Jean Carrier, de PEAK, considère que la présence d’un avocat risquerait d’instaurer un climat d’hostilité inutile. «Nous ne sommes pas un cabinet à risque. Nos représentants ne s’occupent pas de produits dérivés par exemple, c’est à peine si nous faisons des prêts à levier», explique-t-il.
Adrien Legault abonde dans le même sens. Il ne juge pas opportun de retenir les services d’un avocat. «Si les dirigeants d’un cabinet croient qu’il est préférable d’avoir un avocat sur place, je leur conseillerais d’opter pour une personne qui connaît vraiment bien le cabinet dans ses moindres aspects. Sinon, je ne vois pas l’utilité d’un avocat lors d’une inspection», évalue-t-il.
Julie-Martine Loranger rappelle qu’il y a une différence entre une simple inspection de routine et une enquête formelle à la suite d’une plainte ou de soupçons plus sérieux de la part de l’AMF, de l’OCRCVM, ou encore de la Chambre de la sécurité financière.

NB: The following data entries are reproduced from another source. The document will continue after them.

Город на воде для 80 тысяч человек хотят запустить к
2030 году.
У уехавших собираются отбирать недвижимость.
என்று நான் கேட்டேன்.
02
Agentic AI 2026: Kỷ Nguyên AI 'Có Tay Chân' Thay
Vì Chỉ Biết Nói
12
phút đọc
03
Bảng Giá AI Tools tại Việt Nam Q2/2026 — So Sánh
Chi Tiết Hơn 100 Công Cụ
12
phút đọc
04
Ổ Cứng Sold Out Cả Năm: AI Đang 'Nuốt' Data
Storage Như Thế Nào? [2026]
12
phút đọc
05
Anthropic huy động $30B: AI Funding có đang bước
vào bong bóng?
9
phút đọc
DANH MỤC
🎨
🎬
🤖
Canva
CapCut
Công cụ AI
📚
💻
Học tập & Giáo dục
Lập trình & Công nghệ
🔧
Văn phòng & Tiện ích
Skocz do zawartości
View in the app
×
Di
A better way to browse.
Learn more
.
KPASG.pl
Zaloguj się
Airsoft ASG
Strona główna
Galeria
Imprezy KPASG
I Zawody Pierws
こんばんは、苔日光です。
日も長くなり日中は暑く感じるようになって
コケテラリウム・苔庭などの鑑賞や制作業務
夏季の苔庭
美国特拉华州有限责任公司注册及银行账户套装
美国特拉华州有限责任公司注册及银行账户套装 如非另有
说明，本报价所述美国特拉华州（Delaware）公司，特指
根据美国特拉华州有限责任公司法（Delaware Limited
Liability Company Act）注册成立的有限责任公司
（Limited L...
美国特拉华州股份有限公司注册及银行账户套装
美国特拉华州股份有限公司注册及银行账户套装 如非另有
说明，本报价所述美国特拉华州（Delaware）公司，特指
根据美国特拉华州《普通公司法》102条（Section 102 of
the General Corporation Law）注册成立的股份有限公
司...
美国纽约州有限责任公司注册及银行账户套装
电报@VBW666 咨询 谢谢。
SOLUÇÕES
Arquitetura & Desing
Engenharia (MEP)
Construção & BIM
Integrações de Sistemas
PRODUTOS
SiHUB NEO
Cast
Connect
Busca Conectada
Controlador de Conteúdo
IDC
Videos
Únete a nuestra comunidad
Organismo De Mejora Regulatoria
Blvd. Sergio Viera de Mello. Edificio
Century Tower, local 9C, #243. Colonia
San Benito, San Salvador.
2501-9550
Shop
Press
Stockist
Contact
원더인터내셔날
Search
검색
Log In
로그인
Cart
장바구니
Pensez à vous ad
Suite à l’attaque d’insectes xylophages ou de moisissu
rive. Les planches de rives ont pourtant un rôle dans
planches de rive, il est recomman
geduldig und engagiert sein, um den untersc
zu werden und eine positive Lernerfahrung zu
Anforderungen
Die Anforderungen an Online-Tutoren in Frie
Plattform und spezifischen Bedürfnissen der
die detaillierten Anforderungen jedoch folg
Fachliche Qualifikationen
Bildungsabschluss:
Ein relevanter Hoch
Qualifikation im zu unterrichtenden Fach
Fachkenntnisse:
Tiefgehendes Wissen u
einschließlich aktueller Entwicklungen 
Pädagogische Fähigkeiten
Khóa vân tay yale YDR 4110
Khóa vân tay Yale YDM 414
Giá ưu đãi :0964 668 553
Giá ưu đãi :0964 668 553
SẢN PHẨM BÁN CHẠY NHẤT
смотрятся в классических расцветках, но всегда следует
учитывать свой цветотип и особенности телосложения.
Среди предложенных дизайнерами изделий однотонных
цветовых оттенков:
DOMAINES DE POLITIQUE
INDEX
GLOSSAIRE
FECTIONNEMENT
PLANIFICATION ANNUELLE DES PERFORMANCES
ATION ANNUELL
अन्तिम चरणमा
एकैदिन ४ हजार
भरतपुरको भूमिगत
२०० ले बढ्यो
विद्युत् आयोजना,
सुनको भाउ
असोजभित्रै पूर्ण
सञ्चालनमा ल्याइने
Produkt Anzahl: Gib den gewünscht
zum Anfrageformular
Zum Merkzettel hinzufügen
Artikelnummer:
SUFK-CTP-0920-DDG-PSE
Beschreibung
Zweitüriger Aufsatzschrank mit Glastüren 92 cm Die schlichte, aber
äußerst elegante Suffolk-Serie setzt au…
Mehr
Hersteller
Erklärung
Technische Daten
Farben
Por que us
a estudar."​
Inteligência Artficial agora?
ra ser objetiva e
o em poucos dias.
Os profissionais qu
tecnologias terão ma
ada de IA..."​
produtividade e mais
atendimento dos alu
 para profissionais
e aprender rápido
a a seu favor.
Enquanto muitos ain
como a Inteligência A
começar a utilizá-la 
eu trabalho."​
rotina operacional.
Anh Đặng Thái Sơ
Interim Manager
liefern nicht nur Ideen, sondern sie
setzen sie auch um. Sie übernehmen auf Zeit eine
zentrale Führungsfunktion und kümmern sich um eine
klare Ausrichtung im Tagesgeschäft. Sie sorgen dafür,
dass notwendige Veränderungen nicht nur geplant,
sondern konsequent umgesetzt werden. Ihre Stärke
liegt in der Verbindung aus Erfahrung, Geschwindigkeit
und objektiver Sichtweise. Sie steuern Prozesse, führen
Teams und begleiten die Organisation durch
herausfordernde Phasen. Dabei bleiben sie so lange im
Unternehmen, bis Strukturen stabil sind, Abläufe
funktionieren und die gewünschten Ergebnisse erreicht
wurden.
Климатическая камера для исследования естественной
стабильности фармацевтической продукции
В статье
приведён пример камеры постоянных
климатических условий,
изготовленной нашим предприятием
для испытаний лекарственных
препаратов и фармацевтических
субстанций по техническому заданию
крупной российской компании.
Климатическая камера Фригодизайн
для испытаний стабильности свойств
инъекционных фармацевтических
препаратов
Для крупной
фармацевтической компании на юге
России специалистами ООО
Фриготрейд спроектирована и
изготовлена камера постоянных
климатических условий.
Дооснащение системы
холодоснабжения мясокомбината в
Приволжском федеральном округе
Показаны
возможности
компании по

«Dans le cas d’une enquête, je recommande fortement la présence d’un avocat. Si l’on reçoit un subpoena, on sera interrogé formellement et on devra témoigner. Dans ce cas, il est clair qu’il faut être adéquatement préparé et accompagné d’un avocat. Lors d’une enquête, on peut être sujet à des poursuites en vertu de la loi», explique-t-elle.
Elle fait d’ailleurs référence à l’arrêt Gilbert Fournier c. Autorité des marchés financiers. En juin 2012, la Cour d’appel a statué que le représentant accusé de malveillance ne pouvait pas refuser de répondre aux questions de l’AMF, même s’il croyait que c’était son droit (http://tinyurl.com/zo5ecph). La Cour suprême a ensuite rejeté la demande d’appel de cette décision.
Paierez-vous la note ?
Dans certains cas, préparez-vous à débourser les coûts occasionnés par l’inspection que vous avez subie.
Le tarif horaire par inspecteur pour les inspections effectuées en vertu de la Loi sur les valeurs mobilières (courtiers en épargne collective, courtiers en plans de bourse d’études, gestionnaires de portefeuille, etc.) est déterminé par le Règlement sur les valeurs mobilières, et il s’élève depuis le début de l’année à 93,50 $ de l’heure. Le tarif est indexé annuellement.
«Nous ne facturons pas les inspections qui sont effectuées en vertu de la Loi sur la distribution des produits et services financiers (assurances de personnes, assurances collectives de personnes, assurances de dommages, expertise en règlement de sinistres et planification financière). Ce n’est pas prévu à la Loi», a nuancé cependant dans un courriel le porte-parole de l’AMF, Sylvain Théberge.
Pour sa part, la porte-parole de l’OCRCVM, Karen Archer, indique que les inspections des membres de l’organisme pancanadien n’entraînent pas de frais.